PENSAMENTO PLURAL Crônica de uma Câmara Municipal em silêncio e ruído, por Palmarí de Lucena

Em sua crônica, o escritor Palmarí de Lucena pontua como a Câmara Municipal de João Pessoa oscila entre a ação e a inércia, com poucos vereadores produtivos e muitos silenciosos. “Proliferam honrarias simbólicas, nem sempre merecidas, enquanto os problemas reais da cidade seguem ignorados. A profissionalização da gestão não pode maquiar a omissão política. É hora de cobrar mais do que números: queremos presença, debate e compromisso verdadeiro com o povo”. Confira íntegra...

Na cidade onde o sol nasce primeiro, nem sempre a luz alcança os salões do poder. A Câmara Municipal de João Pessoa, espelho multifacetado das vontades populares, vive hoje entre o ofício e o oficioso, entre a pauta e a pausa, entre o tribuno e o ausente.

No primeiro trimestre de 2025, um levantamento — mais jornalístico que científico — lançou luz sobre o desempenho dos vereadores da capital. Jailma Carvalho, Odon Bezerra e Guga Moov Jampa aparecem no topo da produtividade, com números vistosos: dezenas de matérias, projetos de lei, presença em plenário e até alguma repercussão na imprensa. É louvável. Mas há de se perguntar: quantidade é qualidade? E mais: onde estão os projetos que mudam vidas — não apenas os que adornam estatísticas?

Por outro lado, nomes como Durval Ferreira figuram na parte de baixo da tabela, com notas que envergonhariam até um aluno desatento. A ausência de projetos, discursos ou ações sociais sugere não apenas inatividade, mas indiferença. E no jogo da política, o silêncio também é um tipo de ruído — daqueles que incomodam pela omissão.

Ao mesmo tempo, a Câmara aprovou reajustes salariais, liberou R$ 2 milhões para estrutura dos servidores e promoveu 88 emendas à Lei de Diretrizes Orçamentárias. Trabalhou, sim. Mas será que trabalhou para o povo ou para si?

Em paralelo, a produção de diplomas de cidadania, títulos honoríficos e comendas diversas segue em ritmo de usina. Muitos reconhecimentos são justos e merecidos, mas outros tantos parecem brotar não da admiração pública, e sim da conveniência política. A honraria, que deveria ser gesto solene de gratidão da cidade, tornou-se em muitos casos um recurso banalizado — moeda de troca em relações de poder, marketing pessoal disfarçado de homenagem.
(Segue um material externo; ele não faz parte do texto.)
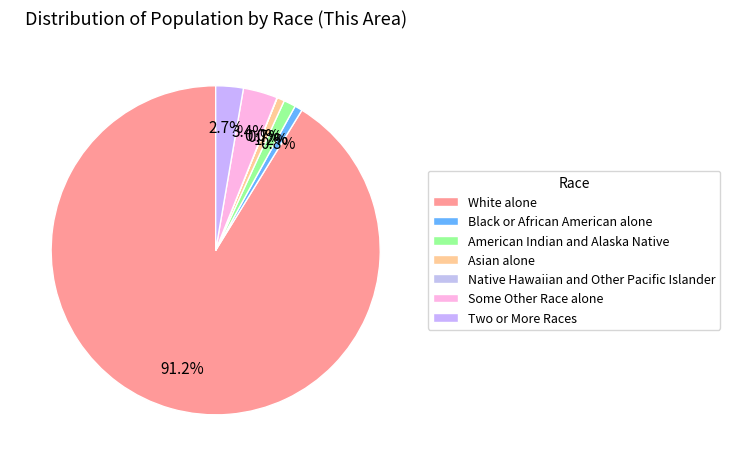

The American Indian and Alaska Native slice represents 16% of the pie. True or false?

False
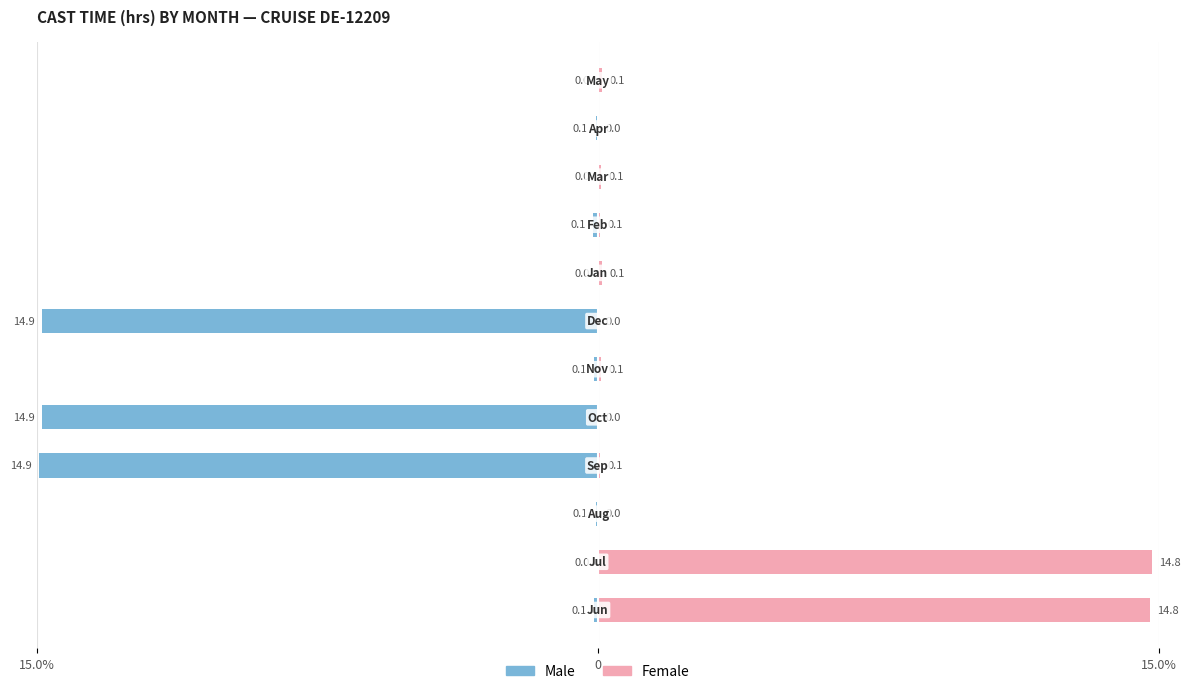

Is it true that Male equals -0.1 at 8?

True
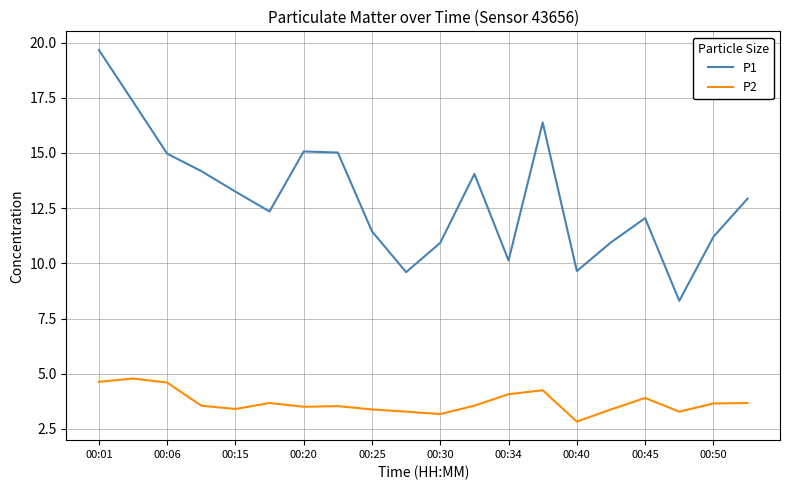

Which series has the widest spread of values?

P1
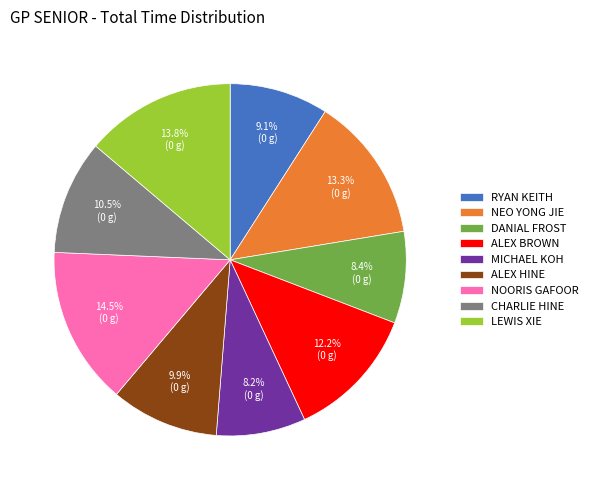

What is the ratio of the value at CHARLIE HINE to the value at ALEX HINE?

1.1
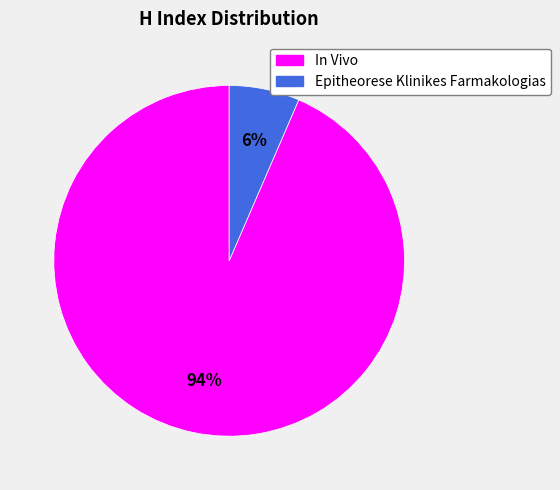

True or false: In Vivo accounts for 94% of the total.

True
Há sinais promissores: adoção de indicadores de desempenho, tentativas de modernização da gestão, uso de relatórios e KPIs — termos que soam mais ao léxico empresarial que à linguagem do povo. A profissionalização da máquina legislativa é necessária, mas não pode servir de verniz sobre a inércia política.

A verdade é que a Câmara ainda se assemelha a um teatro onde poucos atores sobem ao palco com empenho, enquanto outros se escondem atrás das cortinas, esperando que o tempo — e o salário — passem. Falta debate de ideias, confronto de visões, engajamento real com os dramas da cidade: transporte precário, moradia insuficiente, saúde pressionada, juventude sem rumo.
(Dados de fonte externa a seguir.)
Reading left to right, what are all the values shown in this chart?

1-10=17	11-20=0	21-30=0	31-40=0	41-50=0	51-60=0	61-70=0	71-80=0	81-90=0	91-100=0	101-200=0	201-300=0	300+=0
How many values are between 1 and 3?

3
A democracia se fortalece quando seus representantes prestam contas, não apenas por meio de gráficos e rankings, mas por presença efetiva, por empatia com as dores e esperanças da população. A Câmara precisa ser mais do que um repositório de proposituras — deve ser caixa de ressonância dos anseios do povo pessoense.
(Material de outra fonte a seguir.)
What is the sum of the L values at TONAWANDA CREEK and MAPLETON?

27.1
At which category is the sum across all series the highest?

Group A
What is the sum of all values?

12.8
Por ora, o que se vê é um retrato misto: uns poucos se destacam com brilho legítimo; muitos outros se refugiam na sombra. E no pano de fundo, seguem circulando certificados e medalhas como se bastassem para encobrir o vácuo de ideias e o déficit de ação.

A nós, cidadãos, resta vigiar, cobrar e lembrar que a política municipal é o primeiro degrau da cidadania. Porque é na rua de casa — e não em Brasília — que mora a verdadeira democracia.